## PROBLEM
Count the lines in the data below that contain the word "production", and give only that number.
===== DATA FOR PROCESSING
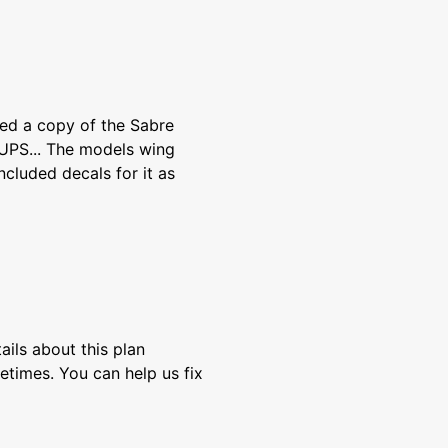
wed a copy of the Sabre
UPS... The models wing
included decals for it as
ils about this plan
etimes. You can help us fix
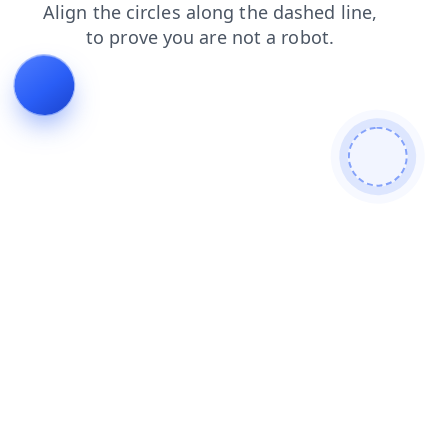
products
login
contacts
shop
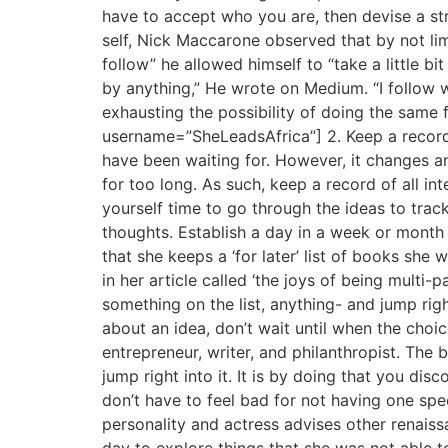
have to accept who you are, then devise a str
self, Nick Maccarone observed that by not lim
follow” he allowed himself to “take a little b
by anything,” He wrote on Medium. “I follow w
exhausting the possibility of doing the same
username=”SheLeadsAfrica”] 2. Keep a record o
have been waiting for. However, it changes an
for too long. As such, keep a record of all in
yourself time to go through the ideas to trac
thoughts. Establish a day in a week or month 
that she keeps a ‘for later’ list of books she 
in her article called ‘the joys of being multi
something on the list, anything- and jump rig
about an idea, don’t wait until when the choi
entrepreneur, writer, and philanthropist. The 
jump right into it. It is by doing that you dis
don’t have to feel bad for not having one spe
personality and actress advises other renaiss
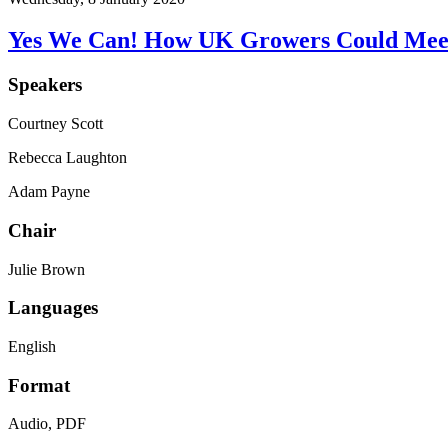
Yes We Can! How UK Growers Could Meet 
Speakers
Courtney Scott
Rebecca Laughton
Adam Payne
Chair
Julie Brown
Languages
English
Format
Audio, PDF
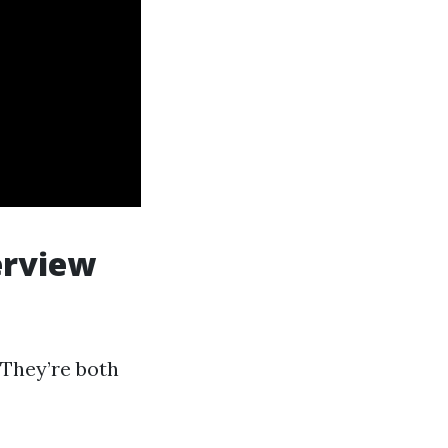
erview
 They’re both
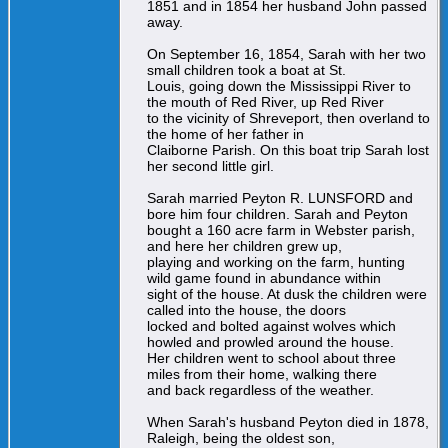
1851 and in 1854 her husband John passed
away.
On September 16, 1854, Sarah with her two
small children took a boat at St.
Louis, going down the Mississippi River to
the mouth of Red River, up Red River
to the vicinity of Shreveport, then overland to
the home of her father in
Claiborne Parish. On this boat trip Sarah lost
her second little girl.
Sarah married Peyton R. LUNSFORD and
bore him four children. Sarah and Peyton
bought a 160 acre farm in Webster parish,
and here her children grew up,
playing and working on the farm, hunting
wild game found in abundance within
sight of the house. At dusk the children were
called into the house, the doors
locked and bolted against wolves which
howled and prowled around the house.
Her children went to school about three
miles from their home, walking there
and back regardless of the weather.
When Sarah's husband Peyton died in 1878,
Raleigh, being the oldest son,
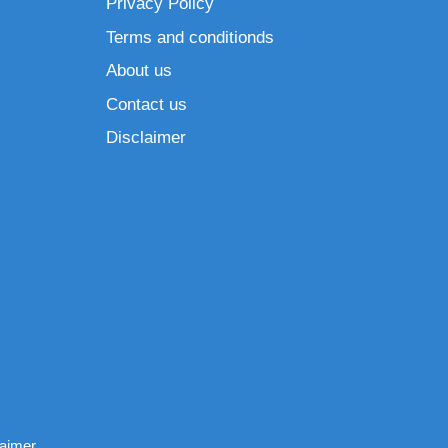
Privacy Policy
Terms and conditionds
About us
Contact us
Disclaimer
laimer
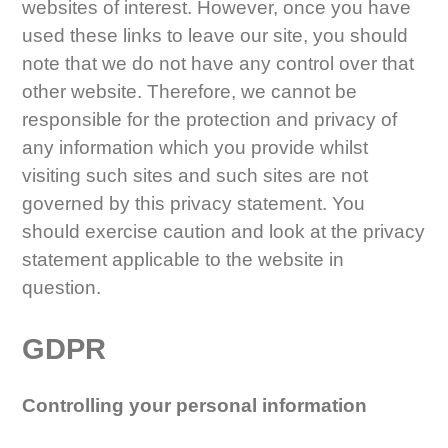
websites of interest. However, once you have
used these links to leave our site, you should
note that we do not have any control over that
other website. Therefore, we cannot be
responsible for the protection and privacy of
any information which you provide whilst
visiting such sites and such sites are not
governed by this privacy statement. You
should exercise caution and look at the privacy
statement applicable to the website in
question.
GDPR
Controlling your personal information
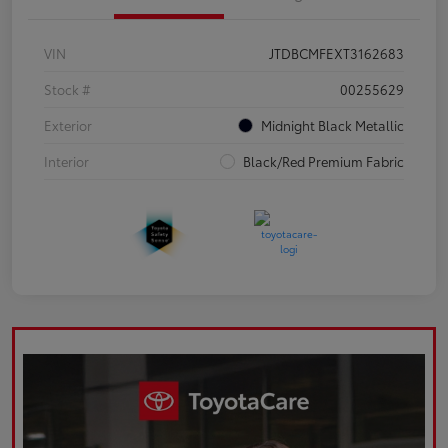
VIN
JTDBCMFEXT3162683
Stock #
00255629
Exterior
Midnight Black Metallic
Interior
Black/Red Premium Fabric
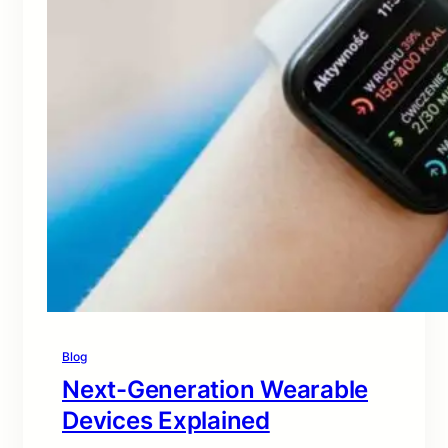
Blog
Next-Generation Wearable
Devices Explained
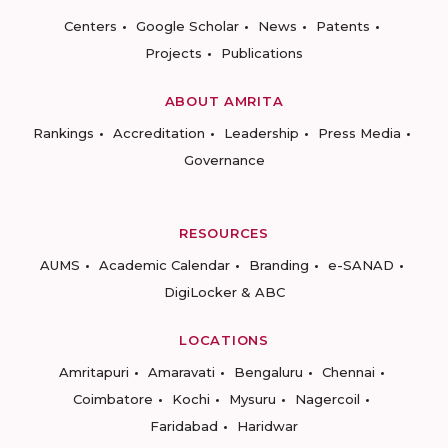
Centers
Google Scholar
News
Patents
Projects
Publications
ABOUT AMRITA
Rankings
Accreditation
Leadership
Press Media
Governance
RESOURCES
AUMS
Academic Calendar
Branding
e-SANAD
DigiLocker & ABC
LOCATIONS
Amritapuri
Amaravati
Bengaluru
Chennai
Coimbatore
Kochi
Mysuru
Nagercoil
Faridabad
Haridwar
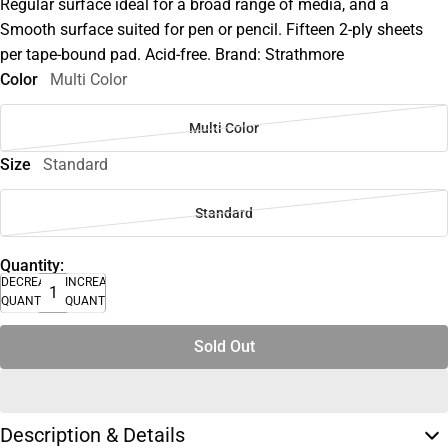
Regular surface ideal for a broad range of media, and a
Smooth surface suited for pen or pencil. Fifteen 2-ply sheets
per tape-bound pad. Acid-free. Brand: Strathmore
Color
Multi Color
Multi Color
Size
Standard
Standard
Quantity:
DECREASE
INCREASE
QUANTITY
QUANTITY
Sold Out
Description & Details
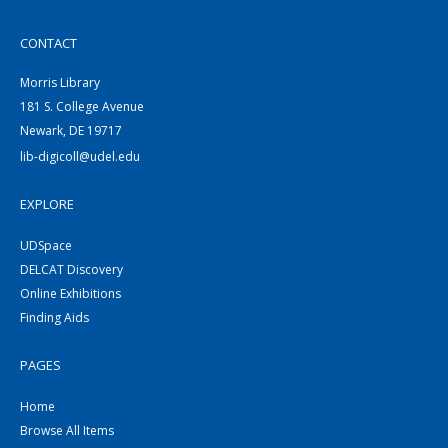
CONTACT
Morris Library
181 S. College Avenue
Newark, DE 19717
lib-digicoll@udel.edu
EXPLORE
UDSpace
DELCAT Discovery
Online Exhibitions
Finding Aids
PAGES
Home
Browse All Items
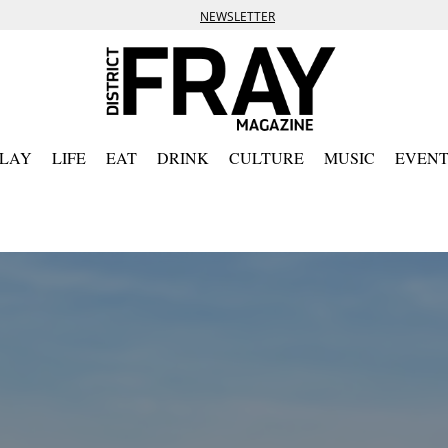
NEWSLETTER
PLAY
LIFE
EAT
DRINK
CULTURE
MUSIC
EVENT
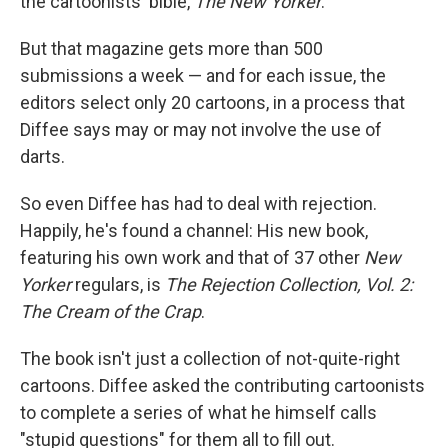
the cartoonists' bible,
The New Yorker
.
But that magazine gets more than 500
submissions a week — and for each issue, the
editors select only 20 cartoons, in a process that
Diffee says may or may not involve the use of
darts.
So even Diffee has had to deal with rejection.
Happily, he's found a channel: His new book,
featuring his own work and that of 37 other
New
Yorker
regulars, is
The Rejection Collection, Vol. 2:
The Cream of the Crap
.
The book isn't just a collection of not-quite-right
cartoons. Diffee asked the contributing cartoonists
to complete a series of what he himself calls
"stupid questions" for them all to fill out.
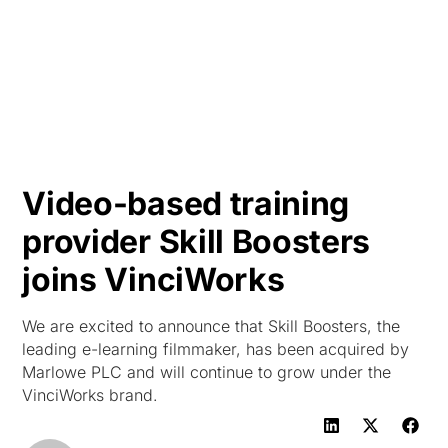
HK
Video-based training
provider Skill Boosters
joins VinciWorks
We are excited to announce that Skill Boosters, the
leading e-learning filmmaker, has been acquired by
Marlowe PLC and will continue to grow under the
VinciWorks brand.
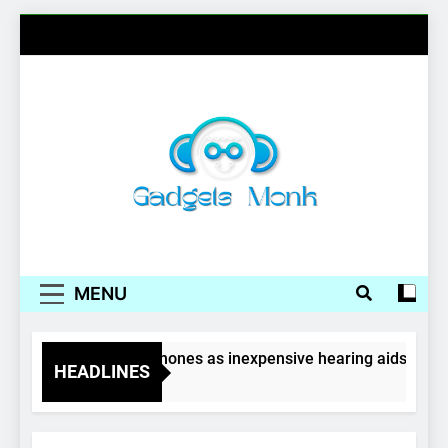
Skip
to
content
Gadgets Monk
MENU
Wireless earphones as inexpensive hearing aids
HEADLINES
4 Years Ago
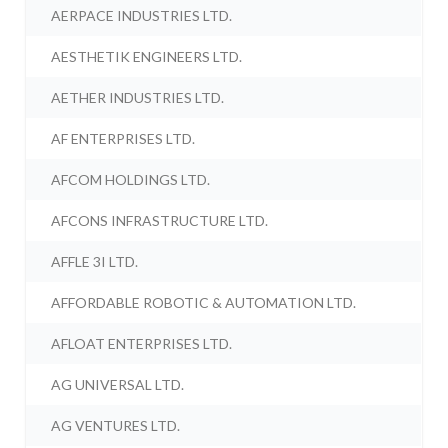
AERPACE INDUSTRIES LTD.
AESTHETIK ENGINEERS LTD.
AETHER INDUSTRIES LTD.
AF ENTERPRISES LTD.
AFCOM HOLDINGS LTD.
AFCONS INFRASTRUCTURE LTD.
AFFLE 3I LTD.
AFFORDABLE ROBOTIC & AUTOMATION LTD.
AFLOAT ENTERPRISES LTD.
AG UNIVERSAL LTD.
AG VENTURES LTD.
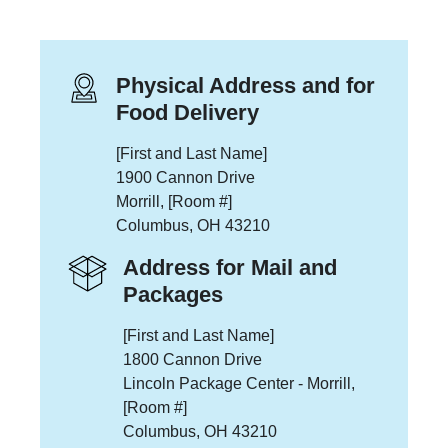
Physical Address and for
Food Delivery
[First and Last Name]
1900 Cannon Drive
Morrill, [Room #]
Columbus, OH 43210
Address for Mail and
Packages
[First and Last Name]
1800 Cannon Drive
Lincoln Package Center - Morrill,
[Room #]
Columbus, OH 43210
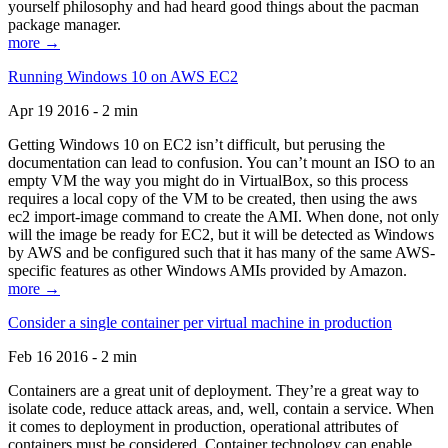
yourself philosophy and had heard good things about the pacman
package manager.
more →
Running Windows 10 on AWS EC2
Apr 19 2016 - 2 min
Getting Windows 10 on EC2 isn’t difficult, but perusing the
documentation can lead to confusion. You can’t mount an ISO to an
empty VM the way you might do in VirtualBox, so this process
requires a local copy of the VM to be created, then using the aws
ec2 import-image command to create the AMI. When done, not only
will the image be ready for EC2, but it will be detected as Windows
by AWS and be configured such that it has many of the same AWS-
specific features as other Windows AMIs provided by Amazon.
more →
Consider a single container per virtual machine in production
Feb 16 2016 - 2 min
Containers are a great unit of deployment. They’re a great way to
isolate code, reduce attack areas, and, well, contain a service. When
it comes to deployment in production, operational attributes of
containers must be considered. Container technology can enable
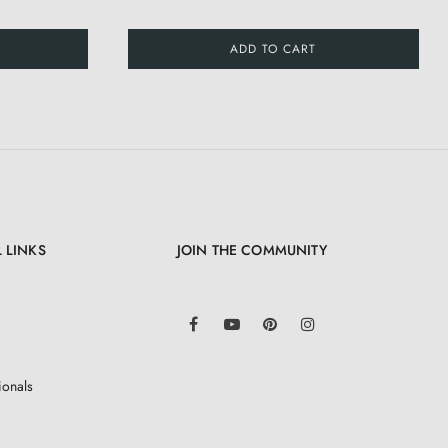
ADD TO CART
 LINKS
JOIN THE COMMUNITY
LinkedIn
Facebook
YouTube
Pinterest
Instagram
ionals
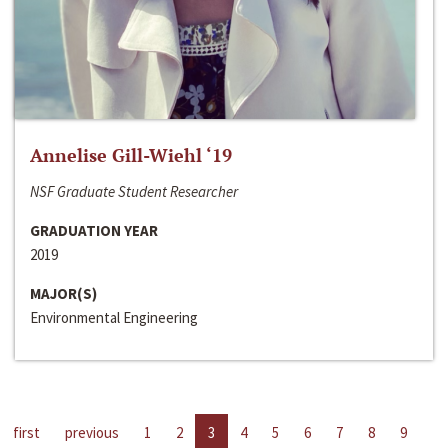
Annelise Gill-Wiehl ‘19
NSF Graduate Student Researcher
GRADUATION YEAR
2019
MAJOR(S)
Environmental Engineering
first
previous
1
2
3
4
5
6
7
8
9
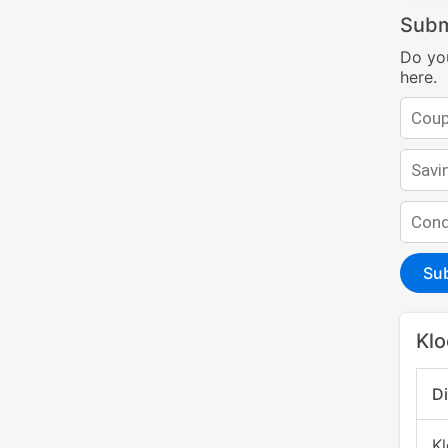
Subm
Do yo
here.
Su
Klo
D
K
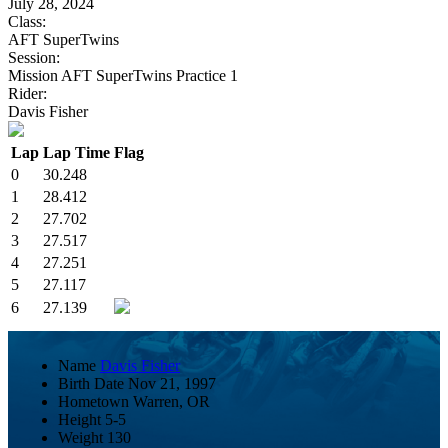
July 28, 2024
Class:
AFT SuperTwins
Session:
Mission AFT SuperTwins Practice 1
Rider:
Davis Fisher
Lap
Lap Time
Flag
0
30.248
1
28.412
2
27.702
3
27.517
4
27.251
5
27.117
6
27.139
Name
Davis Fisher
Birth Date
Nov 21, 1997
Hometown
Warren, OR
Height
5-5
Weight
130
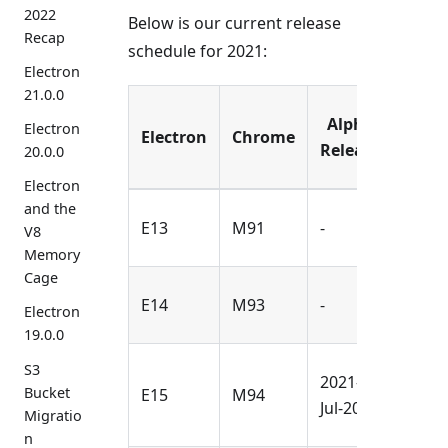
2022
Below is our current release
Recap
schedule for 2021:
Electron
21.0.0
Alpha
Bet
Electron
Electron
Chrome
Release
Rele
20.0.0
Electron
and the
2021-
E13
M91
-
V8
Mar-
Memory
Cage
2021-
E14
M93
-
Electron
May-
19.0.0
S3
2021-
2021-
Bucket
E15
M94
Jul-20
Sep-
Migratio
n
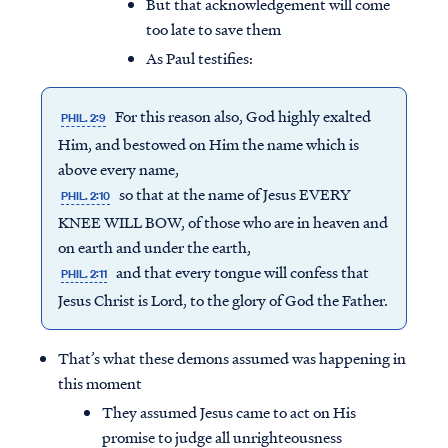
But that acknowledgement will come
too late to save them
As Paul testifies:
For this reason also, God highly exalted
PHIL. 2:9
Him, and bestowed on Him the name which is
above every name,
so that at the name of Jesus EVERY
PHIL. 2:10
KNEE WILL BOW, of those who are in heaven and
on earth and under the earth,
and that every tongue will confess that
PHIL. 2:11
Jesus Christ is Lord, to the glory of God the Father.
That’s what these demons assumed was happening in
this moment
They assumed Jesus came to act on His
promise to judge all unrighteousness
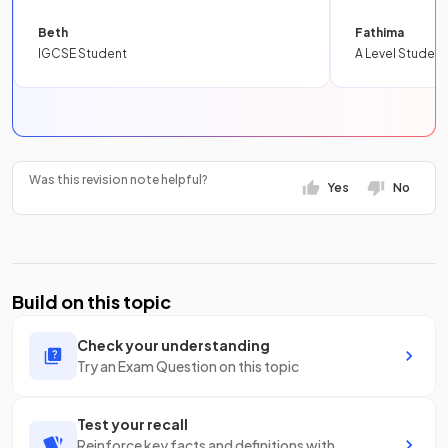
Beth
Fathima
IGCSE Student
A Level Student
Was this revision note helpful?
Yes
No
Build on this topic
Check your understanding
Try an Exam Question on this topic
Test your recall
Reinforce key facts and definitions with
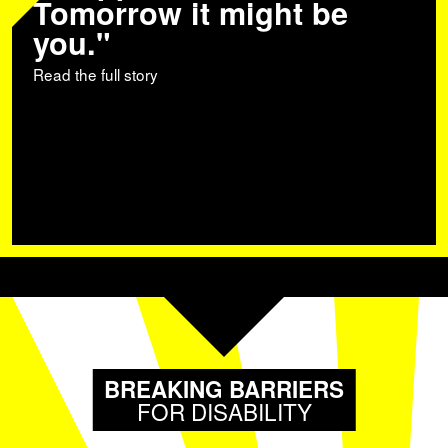
Tomorrow it might be
you."
Read the full story
BREAKING BARRIERS
FOR DISABILITY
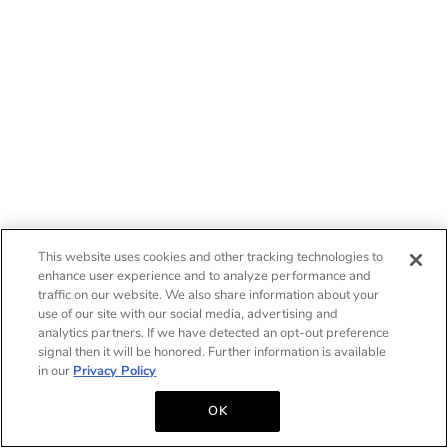
This website uses cookies and other tracking technologies to
enhance user experience and to analyze performance and
traffic on our website. We also share information about your
use of our site with our social media, advertising and
analytics partners. If we have detected an opt-out preference
signal then it will be honored. Further information is available
in our
Privacy Policy
OK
==========
## REPLY
2